We’re excited to introduce our new parenting column “Marvelous Mom” which will swap every other month with “Dynamic Dad.” We want to focus on the parent-kid relationships we see in our community that inspire us and other parents to love and parent well. If you’ve been inspired by a marvelous mom or dynamic dad, tell us about him/her at firstname.lastname@example.org. In the first edition of Marvelous Mom, we meet a designer who says learning new things with kids will never be old-fashioned.
Even my thick winter coat wasn’t enough to keep me warm when I reached Dongzhimenwai Street on a Sunday afternoon in January. I was looking for an establishment called “The SLab” to interview its owner, but couldn’t stand the chilly breeze in the area. Just as I went near the street to look for its Chinese name, the owner and her daughter arrived in a rather cool fashion – by an electric bike.
“Are you Andy?” said Jen Pohland with a big smile. Her daughter, 8-year-old Delilah, was timid at first but told her mom she wanted to go inside The SLab. Then I got curious. What’s that SLab?
The building in Dongzhimenwai Street looked old but sturdy. But when the Pohlands welcomed me in The SLab, I was amazed to find out it’s a studio with several sewing machines and a big black table akin to what engineers and architects use to design their craft. “That’s The SLab,” Jen told me.

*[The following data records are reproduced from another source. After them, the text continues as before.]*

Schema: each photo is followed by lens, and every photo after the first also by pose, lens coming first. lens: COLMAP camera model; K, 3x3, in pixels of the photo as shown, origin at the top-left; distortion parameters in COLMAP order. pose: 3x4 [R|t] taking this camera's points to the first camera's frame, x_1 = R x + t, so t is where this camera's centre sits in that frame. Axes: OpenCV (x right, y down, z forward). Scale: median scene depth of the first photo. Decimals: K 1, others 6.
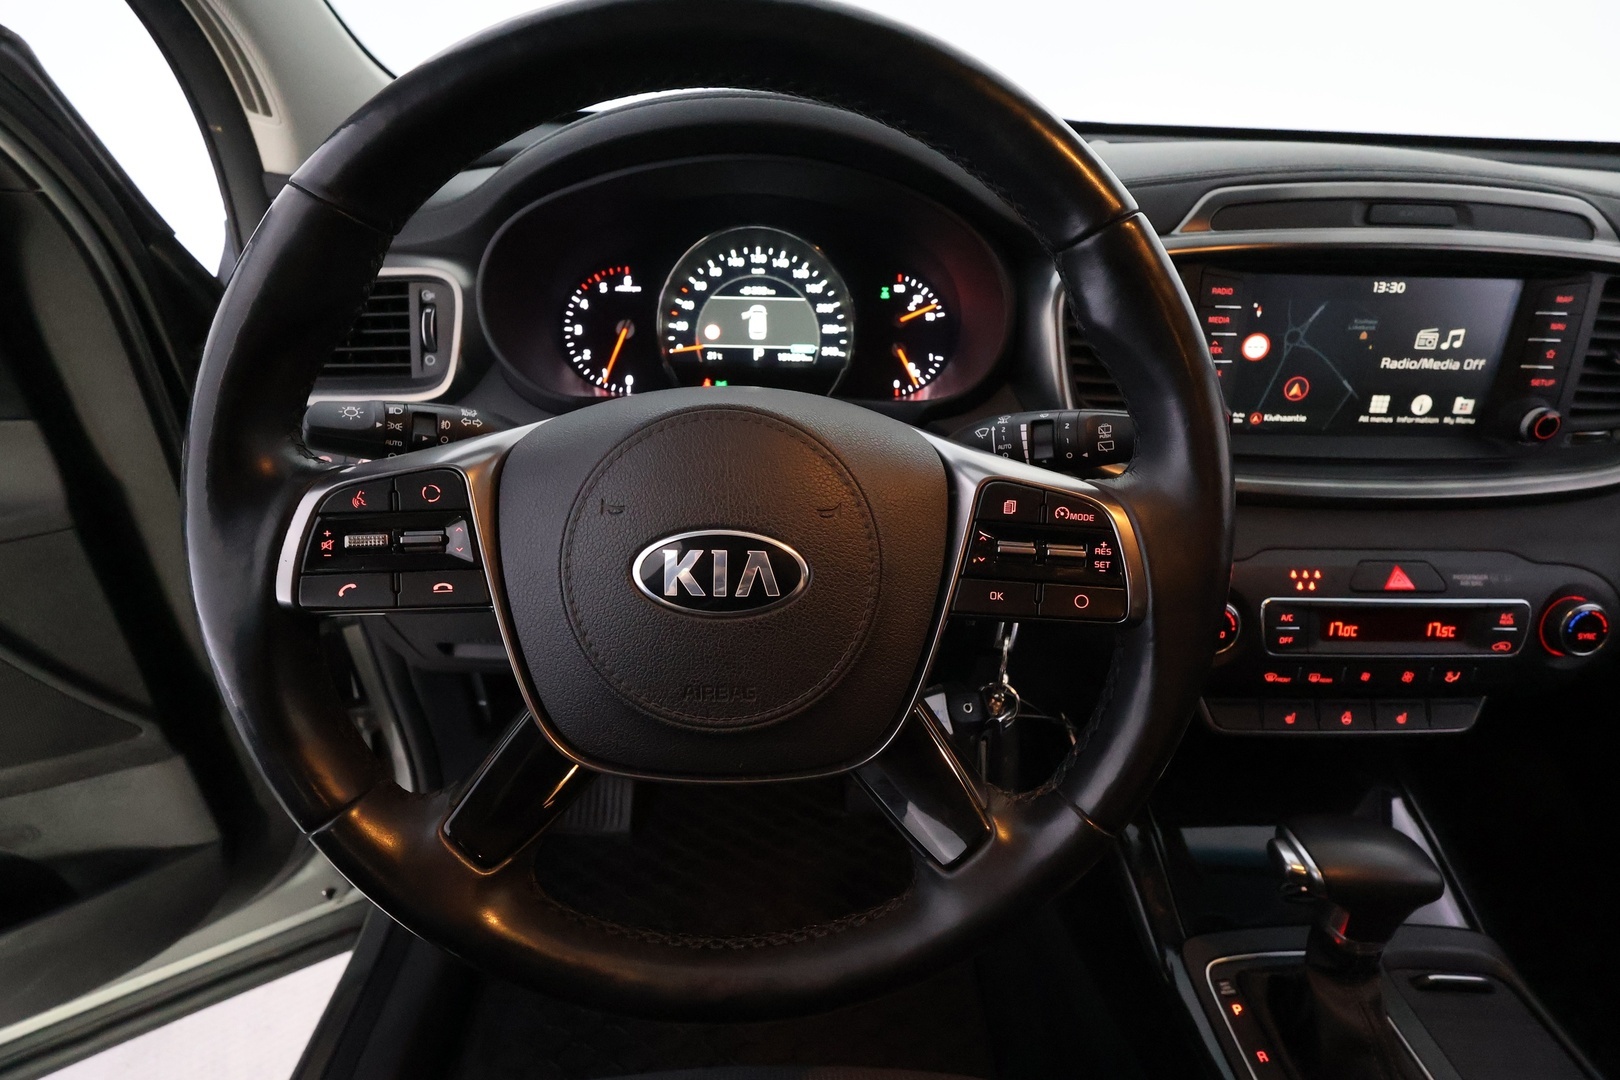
lens RADIAL K [[749.4, 0, 812.0], [0, 749.4, 541.0], [0, 0, 1]] dist [-0.007997, 0.001777]
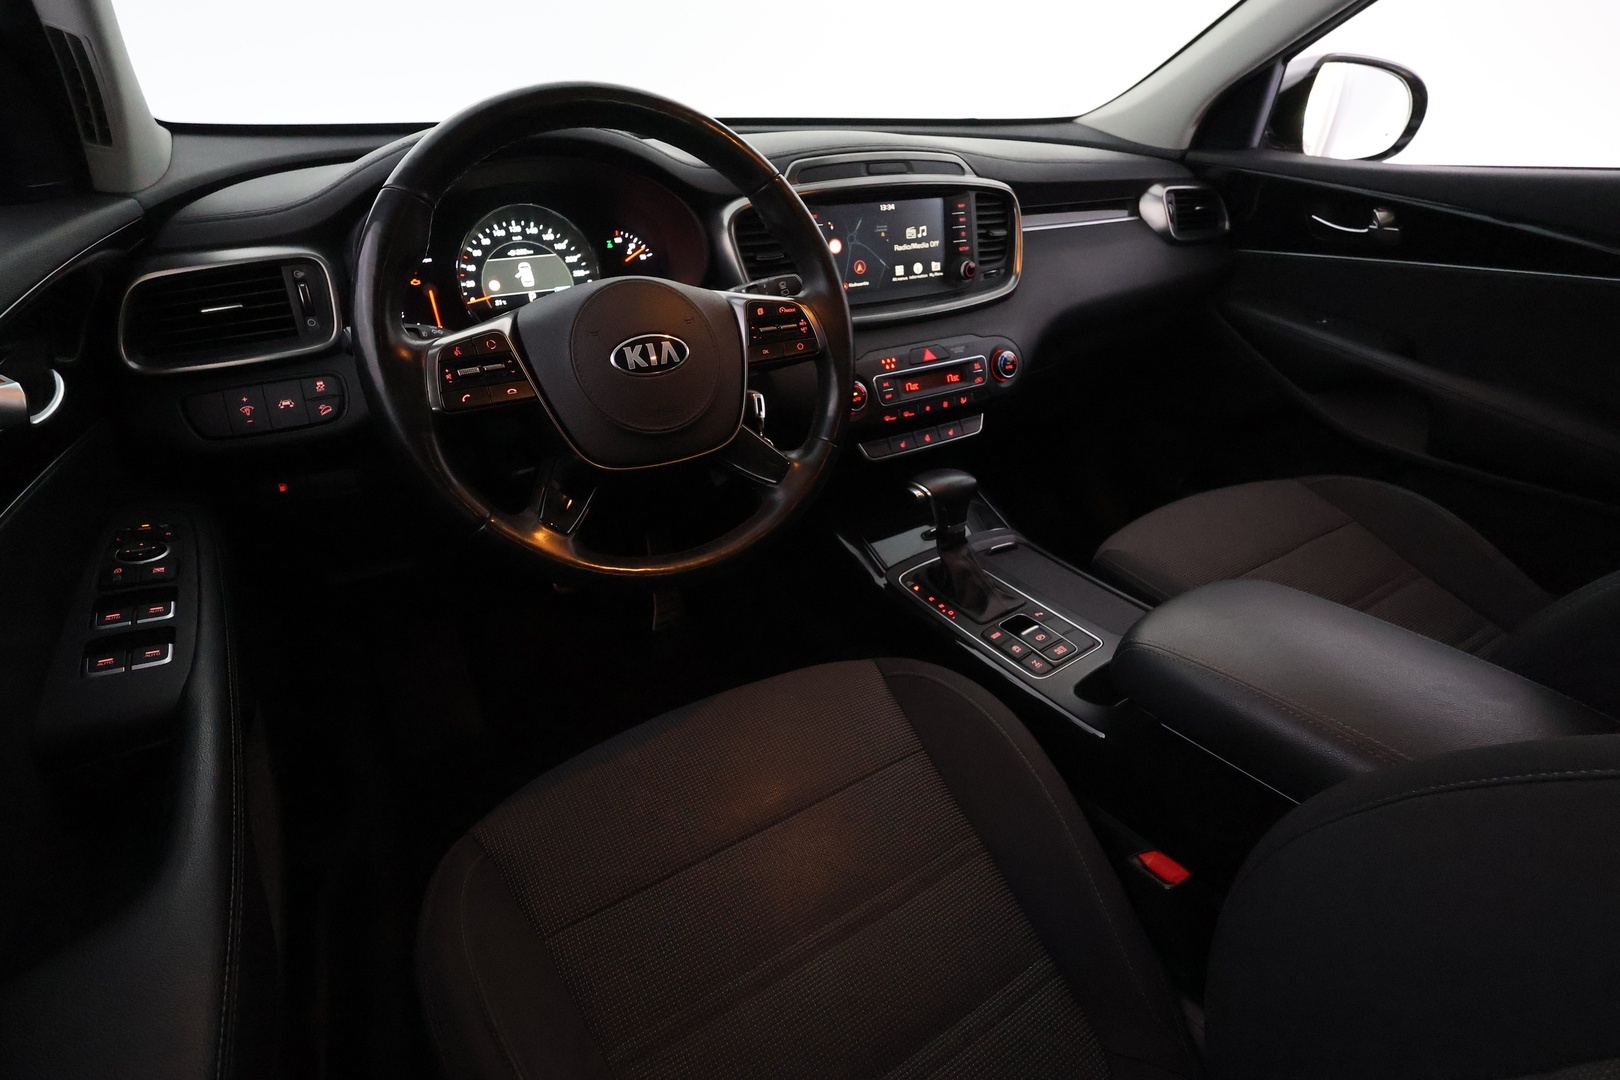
lens RADIAL K [[749.4, 0, 816.2], [0, 749.4, 538.9], [0, 0, 1]] dist [-0.007997, 0.001777]
pose [[0.866300, -0.268984, 0.420919, -0.409373], [0.260156, 0.962287, 0.079509, 0.271285], [-0.426431, 0.040626, 0.903607, -0.604944]]
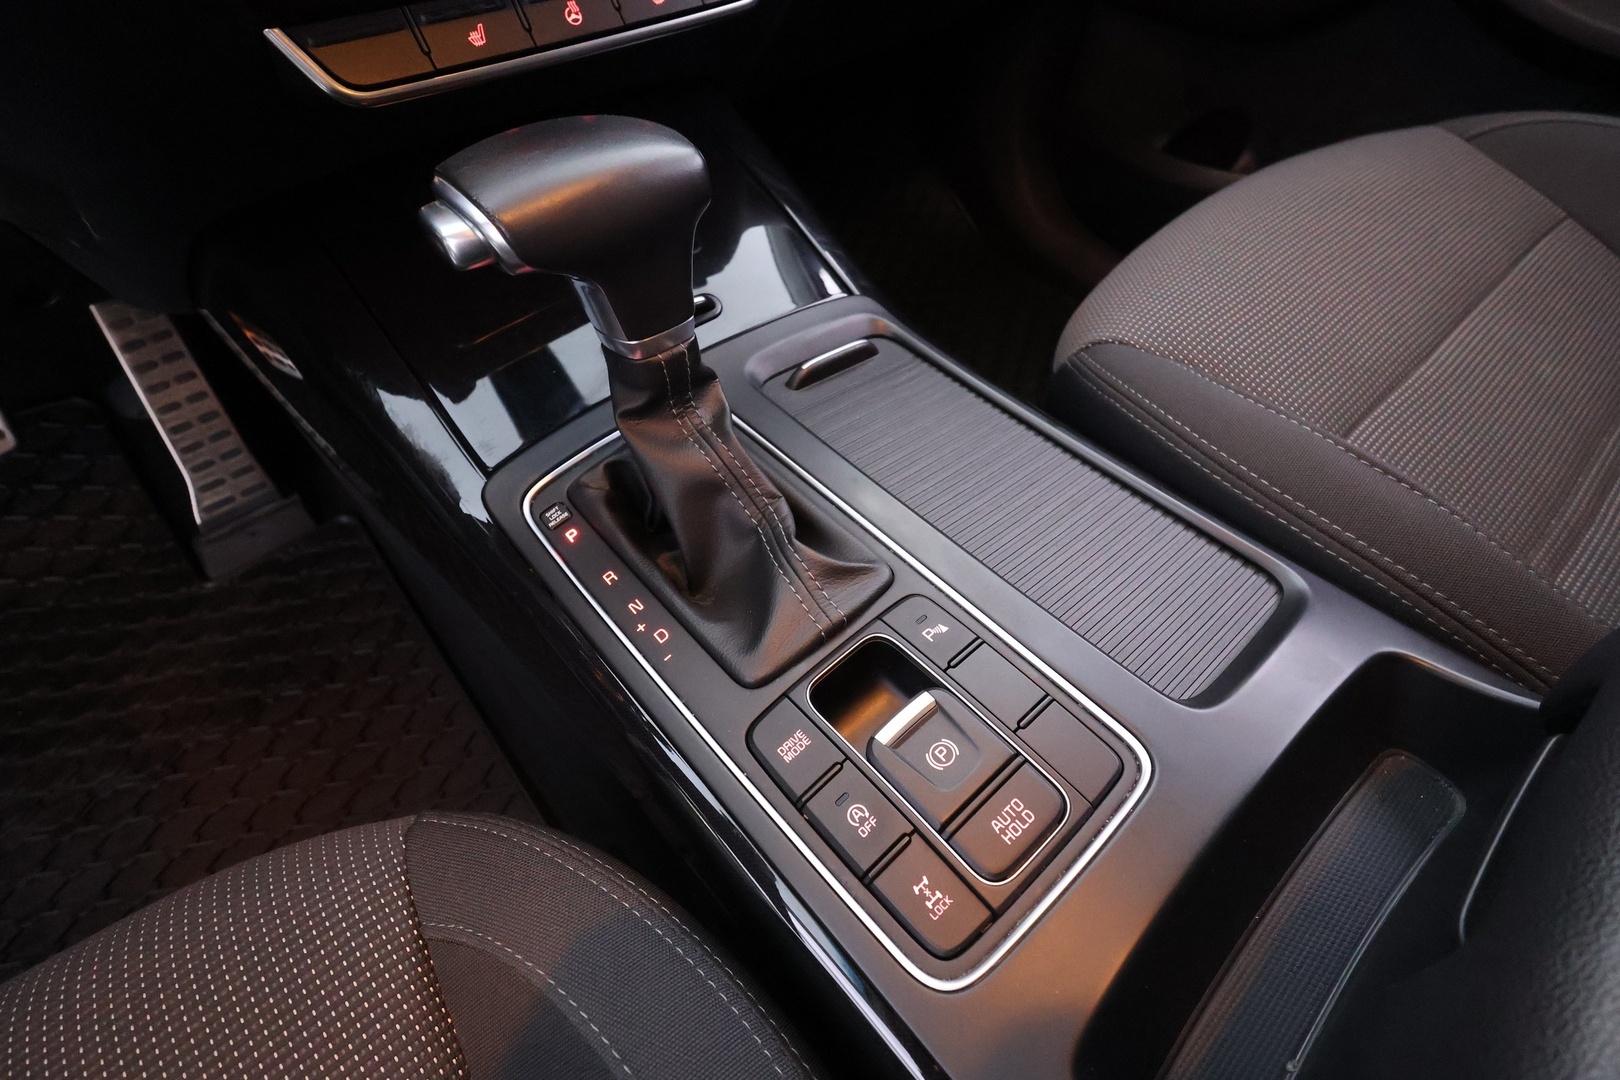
lens RADIAL K [[749.4, 0, 818.4], [0, 749.4, 535.7], [0, 0, 1]] dist [-0.007997, 0.001777]
pose [[0.769691, -0.501357, 0.395243, 0.455975], [0.302517, 0.831601, 0.465750, 0.375897], [-0.562191, -0.238916, 0.791745, 0.361535]]
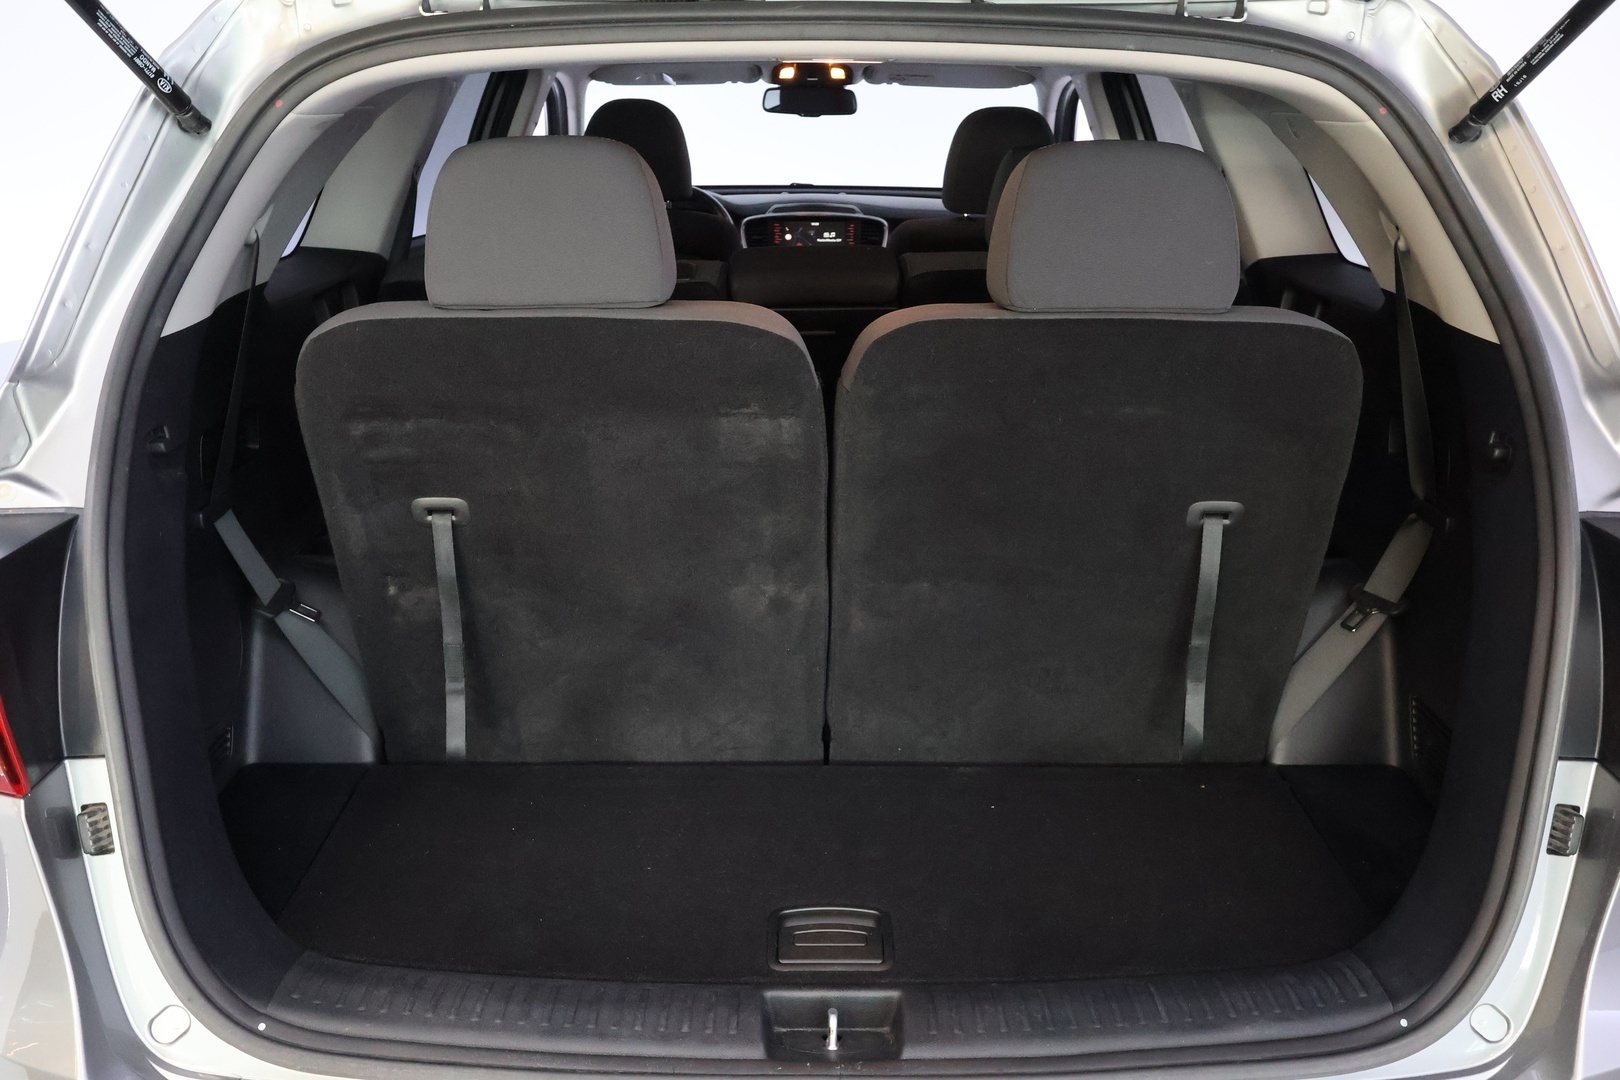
lens RADIAL K [[1268.7, 0, 813.8], [0, 1268.7, 540.6], [0, 0, 1]] dist [0.004678, -0.005047]
pose [[0.999693, -0.006573, -0.023871, 0.926561], [0.001926, 0.981844, -0.189679, 3.051152], [0.024684, 0.189575, 0.981556, -6.294905]]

Thirty-one-year-old Pohland has been in Beijing for 9 years and currently teaches English part-time. “I consider myself an international person,” said Pohland, “…I lived abroad my whole life, and went to international schools in Taiwan, Malaysia, and Canada.” Fresh from getting her degree on Fashion Design and Merchandising at the Art Institute of Vancouver in 2007, Pohland zipped across to Beijing and started to work for large corporations.
Threads of Change
On Halloween of the following year, Pohland and her husband Charles welcomed Delilah. “When she was born, I didn’t spend as much time with her as I would have liked to,” Pohland me as her girl entered the room beaming with a big grin. “There’s an accumulated guilt [of not spending too much time with Delilah],” she continued. “My husband and I wanted to make sure we would succeed in our careers.”

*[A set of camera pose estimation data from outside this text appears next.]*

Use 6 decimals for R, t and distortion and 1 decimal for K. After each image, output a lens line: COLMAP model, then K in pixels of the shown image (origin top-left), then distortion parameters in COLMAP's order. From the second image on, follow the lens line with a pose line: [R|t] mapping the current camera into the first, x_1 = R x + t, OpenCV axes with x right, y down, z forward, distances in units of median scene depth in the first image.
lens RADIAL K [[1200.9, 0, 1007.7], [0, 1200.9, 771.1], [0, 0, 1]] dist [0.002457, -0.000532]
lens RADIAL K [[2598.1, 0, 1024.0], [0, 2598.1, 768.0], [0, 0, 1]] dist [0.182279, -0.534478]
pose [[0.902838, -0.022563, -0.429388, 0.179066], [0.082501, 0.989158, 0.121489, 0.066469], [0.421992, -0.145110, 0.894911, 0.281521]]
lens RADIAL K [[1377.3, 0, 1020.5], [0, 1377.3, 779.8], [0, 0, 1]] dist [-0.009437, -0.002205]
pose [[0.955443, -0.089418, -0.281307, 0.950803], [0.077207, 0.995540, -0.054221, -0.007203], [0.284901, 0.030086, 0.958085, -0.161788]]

After nearly 8 years of working full-time, Pohland took a break in 2016 to focus on her daughter. “Was that when you started The SLab?” I curiously asked. “It’s something that has been just going on for a very long time,” she said, “And even before I graduated [from college]I was already preparing. I kept records, documents, and materials … because I knew one day I would teach with [them]. But at that point, I hadn’t realized that I would actually set up my own school or lab or studio.”
The couple then stitched all pieces of ideas they had. “There needs to be something that connects [all the craft],” Pohland explained, saying they’d talked about not only fashion designing and sewing but also electronics. “What do these things have in common? It’s the working space — the table space, a slab.”
But I asked her why is it spelled with “S” and “L” in caps. ”I would ask that you don’t identify what the “S” is. I want people to actually talk about it.” And then Delilah said, “It’s a Sewing Lab!” What a clever idea, I thought, as every industry has a working space where people also converse. “Yeah, it’s very social, isn’t it?! The word ‘lab’ is in there, and that goes back to the idea that you’re experimenting,” Pohland heartily said.
Delilah, who studies at an international school in Shunyi, smiled all throughout my conversation with her mom. I wondered what she thought of The SLab. “I’m actually happy about it because all these years I loved fashion, I loved designing, drawing and when my mom taught me how to, I was really happy.” But that’s when The SLab started running. Things were quite different when the start-up was being planned.
“At first I feel like really jealous of the SLab,” Delilah said, “[My mom] was never home because she was only at The SLab, and I was like, ‘The SLab, the SLab, the SLab! You’re always talking about the SLab!’ And when they [opened]it, I was like, ‘Hmmm!’” she said through pouty lips.
“Are you still jealous?” I asked her. “Not anymore. I was like, ‘Wow, fashion isn’t only about sketching. It is also about making, pattern-making,” she said, revealing that she learned a lot from her mother. Pohland told me The SLab helped her hand her craft and life skills to Delilah, while the girl was so proud of their start-up that she asked her mom to teach other kids.
“So what we actually want to do with The SLab is to offer more classes, let’s say more opportunities … where parents and kids can learn and [create]new projects together. The more time you spend with [your child], the better,” Pohland said.
Then Delilah started to hug her mother.
“Time is like a fabric that you just can’t… once you cut it, it’s done. But there are a lot of things you can do to mend [mistakes]. It’s like your favorite pair of jeans, it’s broken, torn everywhere, but there are ways to make it, maybe, even look better,” Pohland added.
During the interview, Delilah sketched some designs on her notebook. I asked her if she wanted to follow in her mom’s footsteps. “When I’ll be her age, I see myself as a fashion designer. And as a fashion designer, I would also like to illustrate books because … drawing is also one of my passions.”